Hackers are targeting your web apps. How do you stop them? Set priorities.
Setting priorities, as most of us have learned (sometimes through bitter experience), is fundamental to success.
So it should be no surprise that setting priorities is fundamental to securing your digital assets. To do so, you have to catalog what you have (and therefore what you need to protect). You have to figure out which “attack surfaces” stand out to hackers looking to get inside your system. And you have to use the right tools to keep attackers out.
Fortunately, all that is possible. It just takes some time, effort, and, yes, investment.
There’s no mystery about hackers’ favorite attack surface. As multiple reports on data breaches have found, web applications are at the top.
In Forrester’s The State of Application Security, 2019, author Amy DeMartine opens with this declaration: “Application weaknesses and software vulnerabilities continue to be the most common means by which cybercriminals carry out external attacks.”
In the most recent Verizon Data Breach Investigations Report (DBIR), web applications are among the top three attack vectors in eight of the nine industry verticals covered by the report. They are No. 1 in four of them.
And according to SAP, 84% of cyber attacks happen on the application layer, making it the No. 1 attack surface for hackers.
There should be no mystery about why web apps are a target either. If attackers can exploit a web application vulnerability, they have potentially unlimited access. “Malicious attackers who exploit an application through a vulnerability or weakness will also have access to the data that application has access to, no matter what data security or network protections you may have in place,” DeMartine wrote in the report.
Of course, every business with an online presence has web applications. Those apps are built with software. And software, hackers know, is rarely perfect. They also know that even when patches are issued for bugs or other vulnerabilities, not every organization installs them.
Perhaps the most notorious example of the past several years—the 2017 breach of credit reporting giant Equifax, which compromised the personal and financial information of about 147 million people—was made possible because the company failed to install a two-month-old patch for a vulnerability in Apache Struts, a popular open source web framework.
But even that wasn’t enough to get companies to pay attention. As the Synopsys Open Source Security and Risk Analysis (OSSRA) report showed, a third of audited codebases containing Apache Struts were still vulnerable to the same issue that affected Equifax.
So the priority is obvious: Protect your web applications.
There are ways to do that—the key word is “ways.” There is not one way to do it. Don’t fall for any pitch that says if you employ this magical “all-in-one” tool, your applications will be safe.
Nothing in life, or online, is completely secure. But with the right set of tools, deployed throughout the software development life cycle (SDLC), you can be confident that your web apps are protected from all but the most motivated and expert hackers.
To start, it helps to know what software components you’re using and where they came from. While most organizations create proprietary software, virtually all—99% according to the OSSRA—also use open source.
Nothing wrong with that—open source helps reduce the time and expense of application development. It provides ready-made “raw materials,” so developers don’t have to reinvent the basics every time they create a new app.

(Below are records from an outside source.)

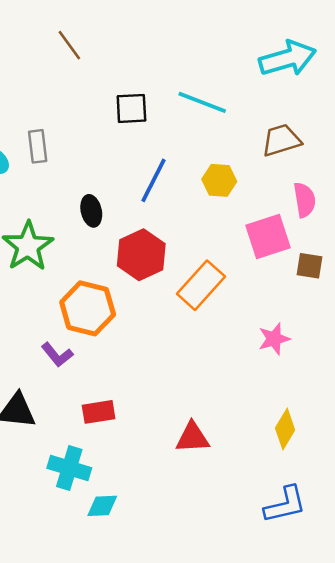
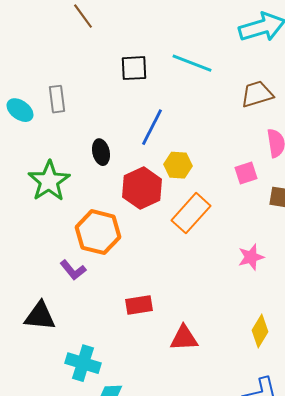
yellow hexagon: (219, 180) -> (178, 165), moved
pink square: (268, 236) -> (246, 173), size x0.6
red rectangle: (99, 412) -> (139, 305), moved

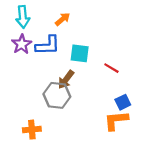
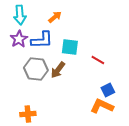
gray hexagon: (57, 95) -> (36, 69), moved
orange L-shape: (116, 120) -> (102, 106), turned 30

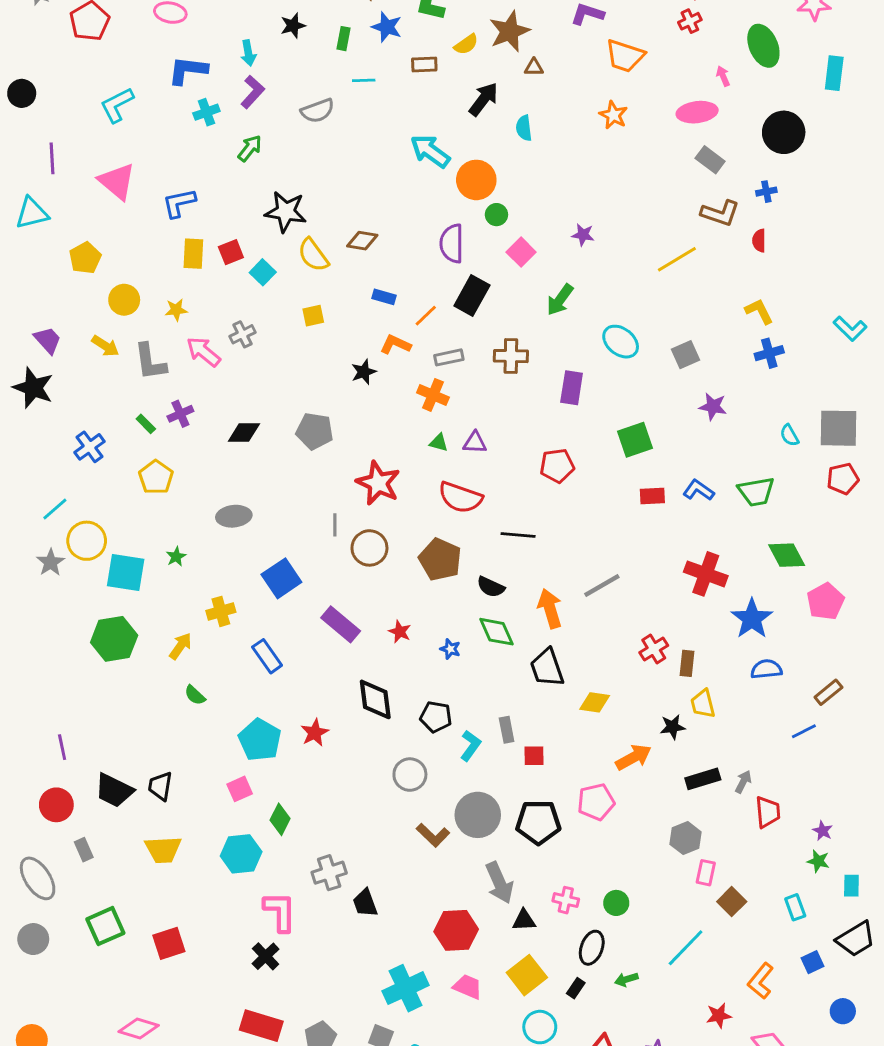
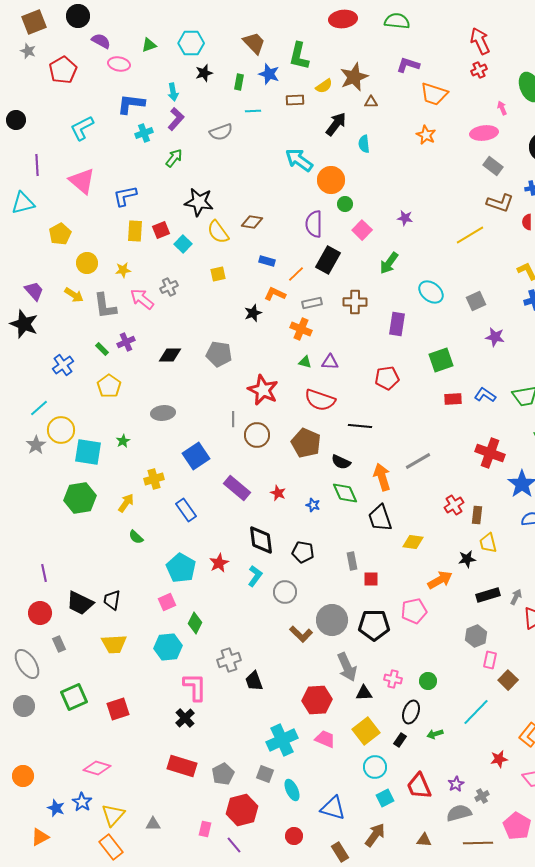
cyan L-shape: (471, 746) -> (255, 576), moved

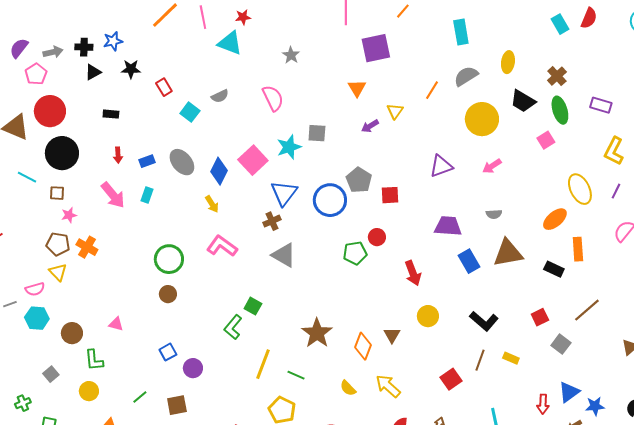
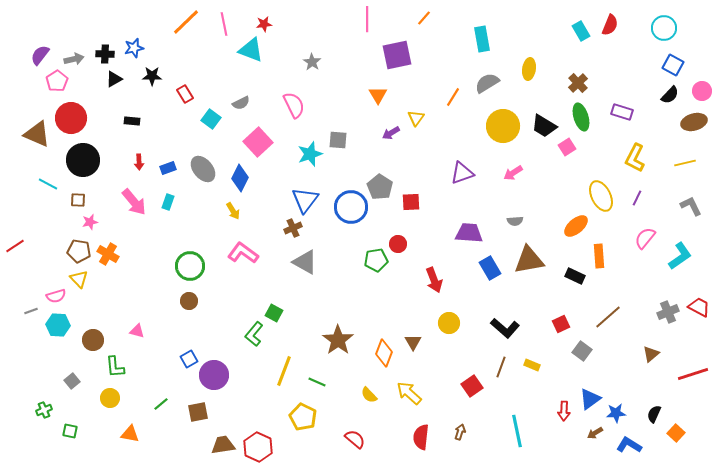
black trapezoid: (523, 101) -> (544, 126), moved
pink square: (253, 160) -> (258, 142), moved
purple circle: (193, 368) -> (214, 375), size x1.5

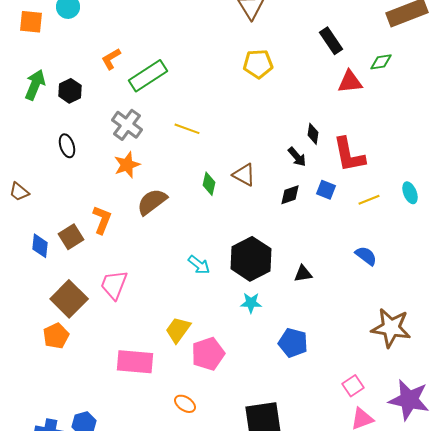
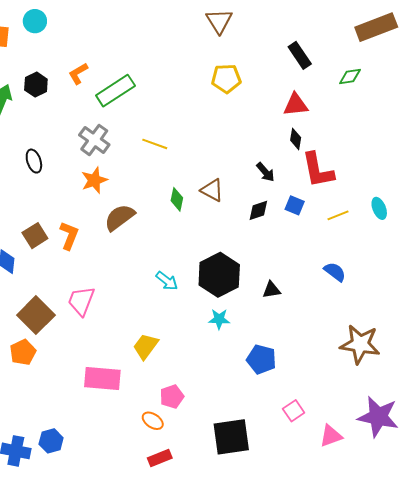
red triangle: (350, 82) -> (296, 105), moved
black hexagon: (70, 91) -> (36, 85), moved
black diamond: (313, 134) -> (296, 139), moved
brown square: (71, 237) -> (35, 236), moved
pink pentagon: (208, 354) -> (172, 397), moved, size x0.7
pink square: (353, 386) -> (294, 411), moved

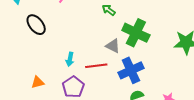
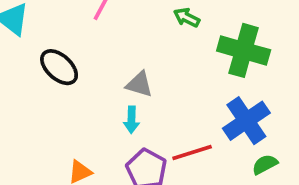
gray triangle: (113, 46) -> (139, 84), moved
red line: (96, 66) -> (192, 152), moved

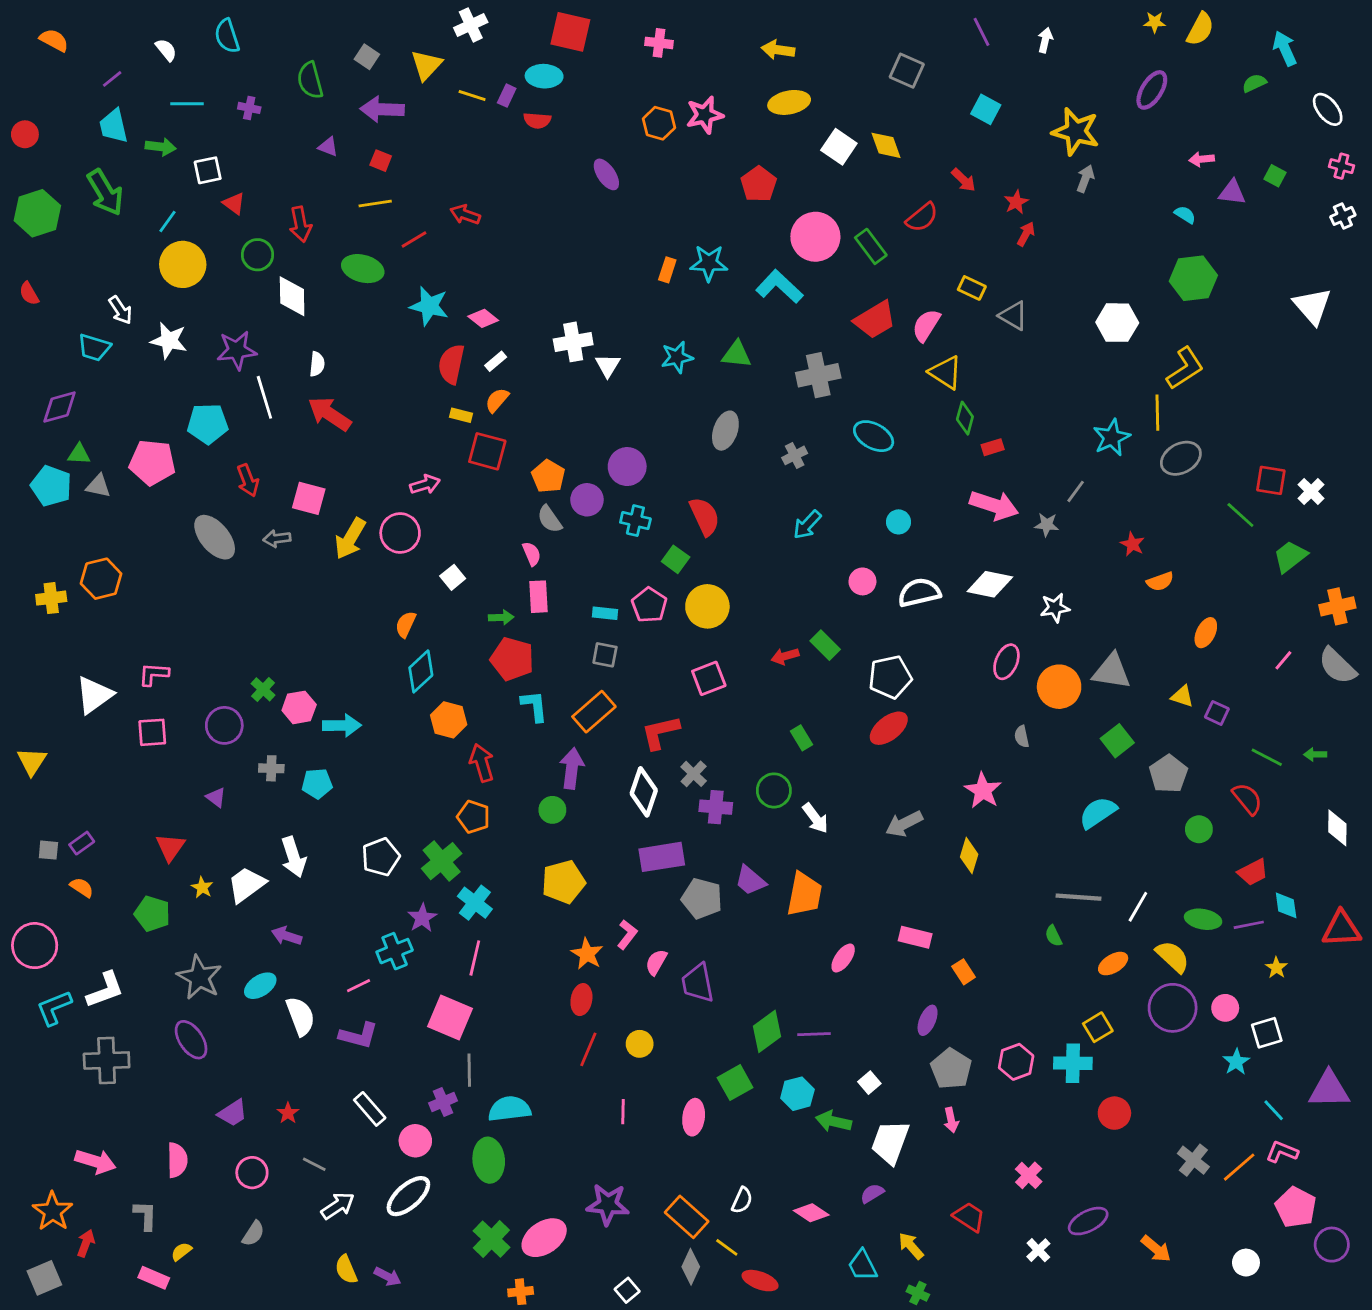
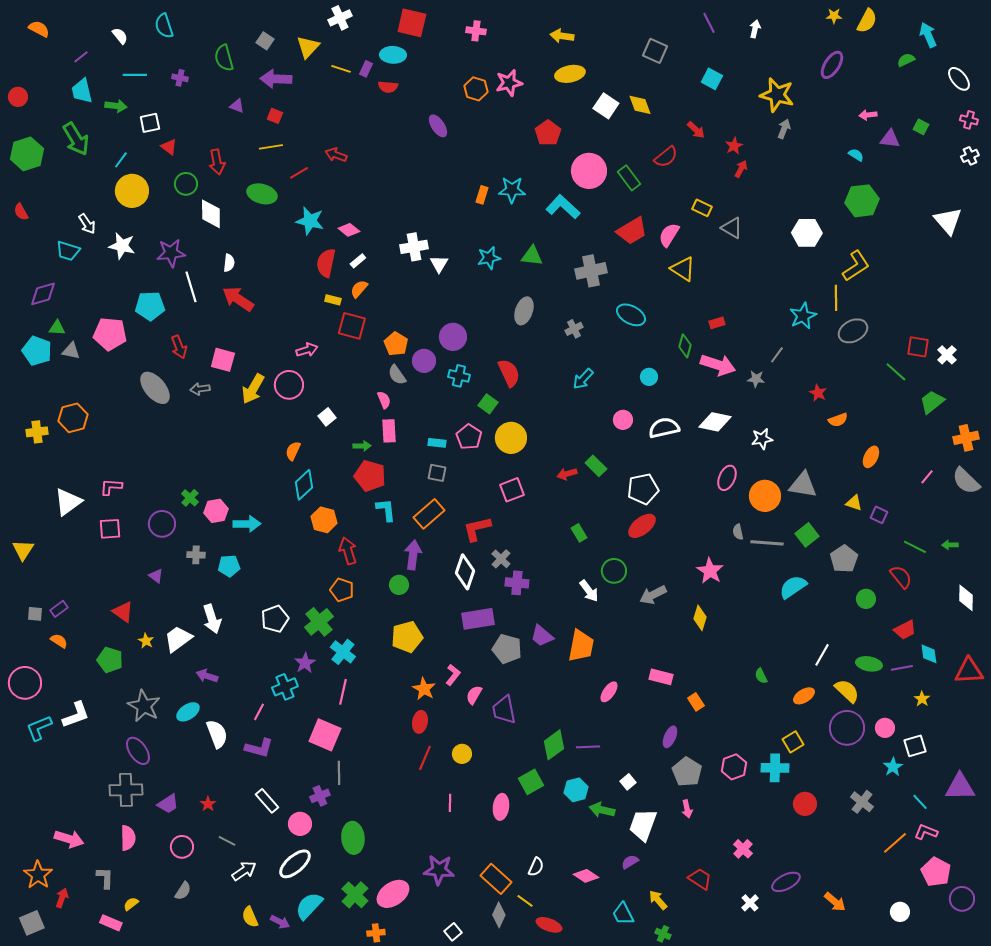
green diamond: (965, 418) -> (685, 346), moved
green circle: (774, 790) -> (614, 571), moved
red triangle: (170, 847) -> (123, 612), turned -30
gray line: (1078, 897) -> (767, 543), moved
pink line: (359, 986) -> (259, 712), turned -36
gray cross: (107, 1060) -> (126, 790), moved
cyan semicircle: (509, 1109) -> (309, 906), moved, turned -40
gray cross: (1193, 1160) -> (862, 802), moved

But open source is no more (or less) secure than other software, and it also comes with licensing requirements. That means organizations that don’t keep track of what they’re using could miss notifications that there are patches available for known vulnerabilities. And they could get in legal trouble for open source license violations.
The way to avoid all that is with software composition analysis (SCA). SCA allows you to manage your open source security and license compliance risks through automated analysis and policy enforcement.
And it’s important to move SCA earlier in the SDLC—it makes fixing those problems easier, faster, and cheaper.
Other tools that should be part of the SDLC include these:
Deploying such a variety of application security testing tools may seem daunting, and development teams fear it will slow them down. But the truth is that finding and fixing vulnerabilities earlier in the SDLC is easier and less expensive overall.
Beyond that, as Forrester notes, automation helps to “ease the adoption of security testing.”
“Automating prerelease testing is relatively easy for applications that have an automated SDLC, so security pros will see relief in sight as their developer colleagues move in this direction.”
Automated testing provides relief for more than just developers. The entire organization will benefit from making its most common attack vectors more resistant to attacks.